ここまで長く活動を続けた末に1,000部を刷る「決心」をでき、それを頒布しきることもできました。それは、1桁しか部数が出なかった体験があっても、止めなかったからですし、学んできたからです。


相手を知り、己を知る

膨大な失敗に凹まずに続けてきて、今があります。創作自体にこのエネルギーを向けるべき、と思われるかもしれません。しかし、その創作が命を得た後、「読者に届くかどうか」まで含めて、同人ならば筆者が考えた方が、楽しいと思います。



親バカです。



届けたい人に届けられるかどうかは不確定要素ですが、「どれぐらいに届かず、また届けられたか」を知ることは参加すれば出来ることです。



部数を刷りすぎて失敗する人もいますが、同人活動を希望的観測だけで行うと、続かなくなったり、辛いことも増えていったりします。居場所を知ることで部数計算の精度も上がりますし、部数ばかりを気にして「訪問している方から教われること」を見落とすのはもったいないです。

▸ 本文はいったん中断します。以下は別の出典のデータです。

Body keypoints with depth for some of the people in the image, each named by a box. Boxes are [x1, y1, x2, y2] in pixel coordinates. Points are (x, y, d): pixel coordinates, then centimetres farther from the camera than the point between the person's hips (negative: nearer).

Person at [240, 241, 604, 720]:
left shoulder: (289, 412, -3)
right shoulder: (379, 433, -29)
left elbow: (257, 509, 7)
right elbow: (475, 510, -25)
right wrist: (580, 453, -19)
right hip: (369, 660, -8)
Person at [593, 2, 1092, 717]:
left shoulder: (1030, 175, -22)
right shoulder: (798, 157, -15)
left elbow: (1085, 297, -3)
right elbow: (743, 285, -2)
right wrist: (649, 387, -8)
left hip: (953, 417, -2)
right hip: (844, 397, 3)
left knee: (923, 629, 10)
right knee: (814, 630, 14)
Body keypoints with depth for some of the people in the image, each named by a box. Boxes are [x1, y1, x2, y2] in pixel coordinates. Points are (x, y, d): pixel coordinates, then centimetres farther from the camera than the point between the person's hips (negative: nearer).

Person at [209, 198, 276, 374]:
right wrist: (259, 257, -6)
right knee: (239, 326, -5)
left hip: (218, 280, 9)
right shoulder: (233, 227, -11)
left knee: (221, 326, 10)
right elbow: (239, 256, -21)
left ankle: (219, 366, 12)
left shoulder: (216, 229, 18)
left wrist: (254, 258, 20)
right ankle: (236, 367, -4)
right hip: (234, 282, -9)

同人活動、特にイベント参加はいろんなヒントがいっぱいで、自分が主体的になって試行錯誤できます。自分が置かれている現状を把握し、続けていく上での改善を行う余地があるのをここでお伝えし、活動が少しでも続けやすくなる方が増えるといいなぁと願います。

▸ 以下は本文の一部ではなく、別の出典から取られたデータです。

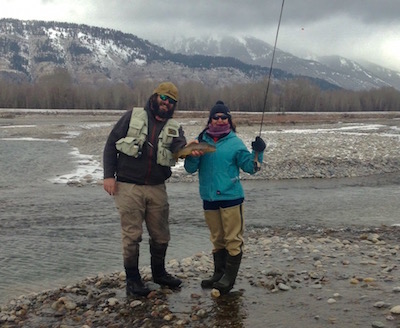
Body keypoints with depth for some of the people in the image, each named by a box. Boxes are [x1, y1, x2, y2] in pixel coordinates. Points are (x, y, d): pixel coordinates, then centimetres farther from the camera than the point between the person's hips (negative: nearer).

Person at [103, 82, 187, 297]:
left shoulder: (173, 128, 8)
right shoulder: (133, 116, 1)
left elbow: (180, 147, -13)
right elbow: (111, 145, 0)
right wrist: (109, 175, -8)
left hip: (157, 188, 4)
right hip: (128, 187, -3)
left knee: (161, 235, 12)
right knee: (132, 235, 0)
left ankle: (159, 272, 34)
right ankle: (132, 279, 16)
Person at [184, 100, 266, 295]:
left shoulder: (235, 142, -2)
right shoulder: (201, 140, 6)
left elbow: (250, 167, -3)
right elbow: (190, 168, -1)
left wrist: (258, 152, -19)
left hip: (231, 197, -3)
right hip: (209, 198, 4)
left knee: (233, 239, -1)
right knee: (217, 239, 15)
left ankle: (229, 277, 7)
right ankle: (219, 273, 26)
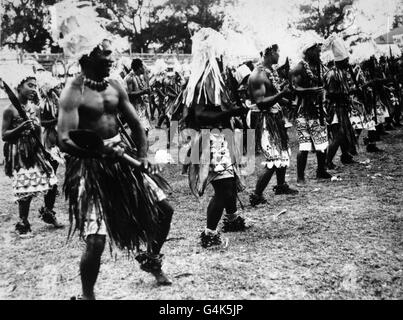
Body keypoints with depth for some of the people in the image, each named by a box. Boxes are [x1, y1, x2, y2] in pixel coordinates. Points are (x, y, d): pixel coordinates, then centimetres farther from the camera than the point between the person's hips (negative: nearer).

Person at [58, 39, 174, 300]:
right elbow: (66, 141, -21)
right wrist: (101, 150, -34)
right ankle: (87, 294, 18)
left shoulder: (114, 86, 6)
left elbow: (136, 124, 13)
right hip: (88, 164, -6)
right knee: (96, 242, -11)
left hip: (121, 157, 7)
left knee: (163, 209, 9)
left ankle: (151, 260, 36)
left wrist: (142, 157, 1)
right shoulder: (73, 93, -13)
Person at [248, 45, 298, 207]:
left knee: (283, 153, 21)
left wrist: (286, 100, 7)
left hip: (277, 116, 10)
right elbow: (260, 103, -26)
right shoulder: (257, 75, -20)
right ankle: (256, 196, -1)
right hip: (267, 120, -10)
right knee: (274, 159, -9)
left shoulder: (272, 70, 10)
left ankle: (281, 186, 39)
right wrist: (281, 94, -30)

この辺の話はネットではほとんど見ないので、何かが誰かの役に立てばいいなと思い、書きました。自分の作品に圧倒的な力があれば気にしなくて良いんですが、そうでもないので水面下で一生懸命努力しています。



何かしら同人活動を長く続けている方には、それぞれ「流儀」があるとも思うのです。才能だけではなく、「作品を生み出し続ける環境を作る努力」をしているはずで、そういうのを取材した同人誌を読んでみたいですね。



そういえば偶然ですが、前回は「印刷部数が実際よりも足りなくて困った人向け」で、今回は「印刷部数が想定よりも多すぎて困った人向け」となりました。


『英国メイドの世界』の今

講談社からの出版が決まりました。